2018-01-02 Thread Mikulas Patocka
On alpha, a process will crash if it attempts to start a thread and a
signal is delivered at the same time. The crash can be reproduced with
this program: https://cygwin.com/ml/cygwin/2014-11/msg00473.html

The reason for the crash is this:
* we call the clone syscall
* we go to the function copy_process
* copy process calls copy_thread_tls, it is a wrapper around copy_thread
* copy_thread sets the tls pointer: childti->pcb.unique = regs->r20
* copy_thread sets regs->r20 to zero
* we go back to copy_process
* copy process checks "if (signal_pending(current))" and returns
  -ERESTARTNOINTR
* the clone syscall is restarted, but this time, regs->r20 is zero, so
  the new thread is created with zero tls pointer
* the new thread crashes in start_thread when attempting to access tls

The comment in the code says that setting the register r20 is some
compatibility with OSF/1. But OSF/1 doesn't use the CLONE_SETTLS flag, so
we don't have to zero r20 if CLONE_SETTLS is set. This patch fixes the bug
by zeroing regs->r20 only if CLONE_SETTLS is not set.

EXERCISES:
1) Condense the paragraph of the patch description that begins "The comment in the code says" into a shorter version that keeps its main facts.
2) Duplicate the stretch of the patch description from "The comment in" through "is not set.".
The data that follows was taken from a separate source.

Structured pose data
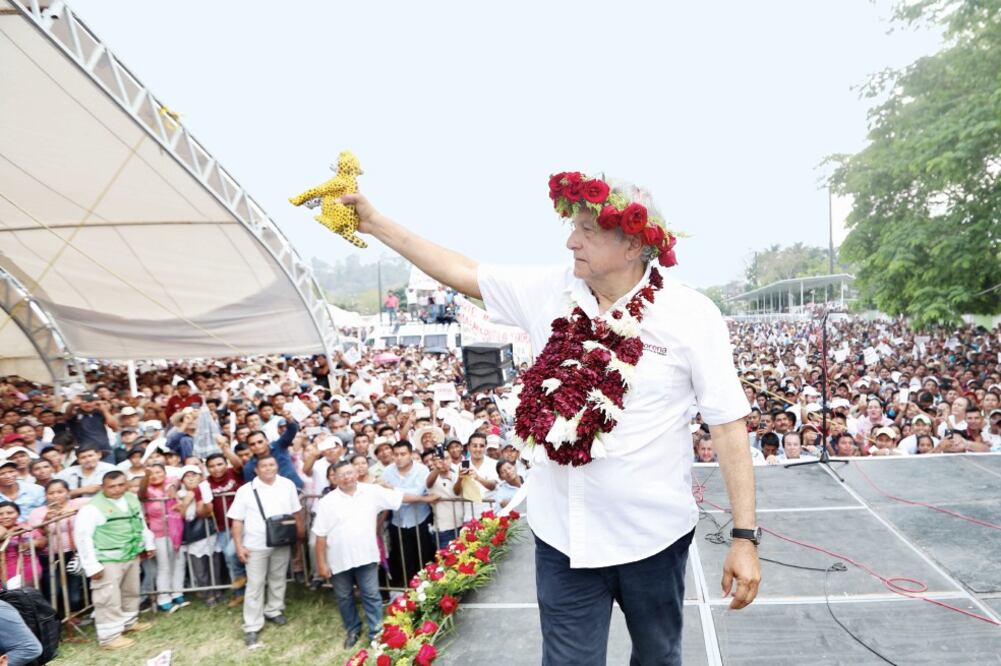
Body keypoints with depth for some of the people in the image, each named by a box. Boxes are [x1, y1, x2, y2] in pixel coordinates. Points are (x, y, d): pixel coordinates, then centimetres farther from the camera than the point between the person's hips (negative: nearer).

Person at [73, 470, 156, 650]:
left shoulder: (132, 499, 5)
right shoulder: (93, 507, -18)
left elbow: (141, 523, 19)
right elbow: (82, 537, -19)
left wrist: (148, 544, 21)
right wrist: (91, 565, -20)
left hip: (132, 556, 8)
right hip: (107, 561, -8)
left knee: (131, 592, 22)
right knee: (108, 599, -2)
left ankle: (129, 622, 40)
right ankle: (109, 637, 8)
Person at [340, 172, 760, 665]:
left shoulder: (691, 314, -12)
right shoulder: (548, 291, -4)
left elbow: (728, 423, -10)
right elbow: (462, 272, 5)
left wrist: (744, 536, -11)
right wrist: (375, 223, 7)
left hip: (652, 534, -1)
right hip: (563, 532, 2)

* * *

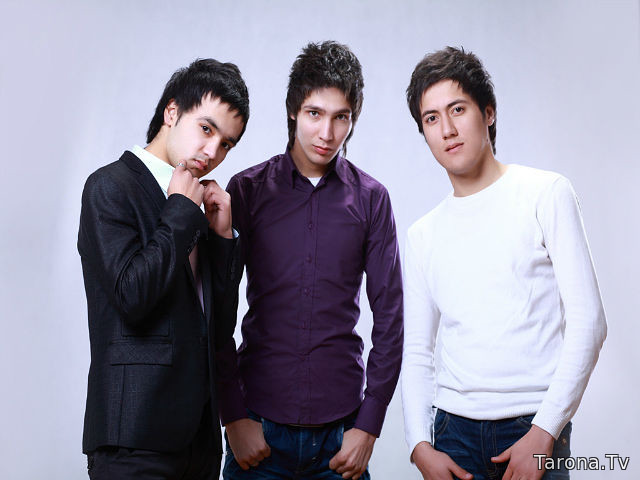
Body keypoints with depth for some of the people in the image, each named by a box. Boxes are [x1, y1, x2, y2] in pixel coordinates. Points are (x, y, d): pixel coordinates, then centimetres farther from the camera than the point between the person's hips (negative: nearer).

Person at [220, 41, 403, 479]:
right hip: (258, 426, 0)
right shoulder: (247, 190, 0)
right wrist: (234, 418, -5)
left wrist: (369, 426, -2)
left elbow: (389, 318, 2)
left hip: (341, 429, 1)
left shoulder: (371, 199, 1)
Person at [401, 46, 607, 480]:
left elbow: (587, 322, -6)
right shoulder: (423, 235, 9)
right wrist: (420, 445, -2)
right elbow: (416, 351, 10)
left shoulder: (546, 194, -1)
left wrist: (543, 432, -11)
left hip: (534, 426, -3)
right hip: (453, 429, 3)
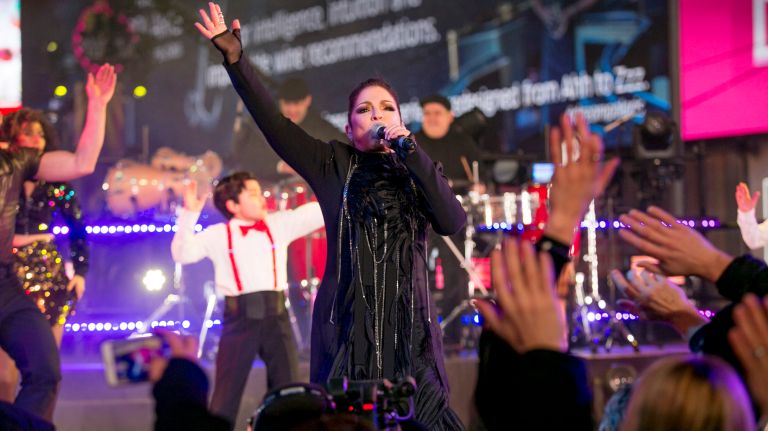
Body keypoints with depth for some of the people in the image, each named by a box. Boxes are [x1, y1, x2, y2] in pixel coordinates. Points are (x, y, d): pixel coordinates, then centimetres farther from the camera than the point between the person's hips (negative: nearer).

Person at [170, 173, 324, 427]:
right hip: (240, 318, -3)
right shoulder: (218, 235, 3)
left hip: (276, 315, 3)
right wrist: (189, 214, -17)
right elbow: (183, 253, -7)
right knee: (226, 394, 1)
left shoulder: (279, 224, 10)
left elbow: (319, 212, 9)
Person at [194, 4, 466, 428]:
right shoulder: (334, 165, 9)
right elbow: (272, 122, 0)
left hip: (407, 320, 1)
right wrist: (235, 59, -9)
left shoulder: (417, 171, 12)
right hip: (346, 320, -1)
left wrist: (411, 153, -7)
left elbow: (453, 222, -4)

WRITTEN ANSWERS:
1) The code comment attributes setting r20 to OSF/1 compatibility, but OSF/1 doesn't use the CLONE_SETTLS flag. The patch therefore fixes the bug by zeroing regs->r20 only when CLONE_SETTLS is not set.

2)
The comment in the code says that setting the register r20 is some
compatibility with OSF/1. But OSF/1 doesn't use the CLONE_SETTLS flag, so
we don't have to zero r20 if CLONE_SETTLS is set. This patch fixes the bug
by zeroing regs->r20 only if CLONE_SETTLS is not set.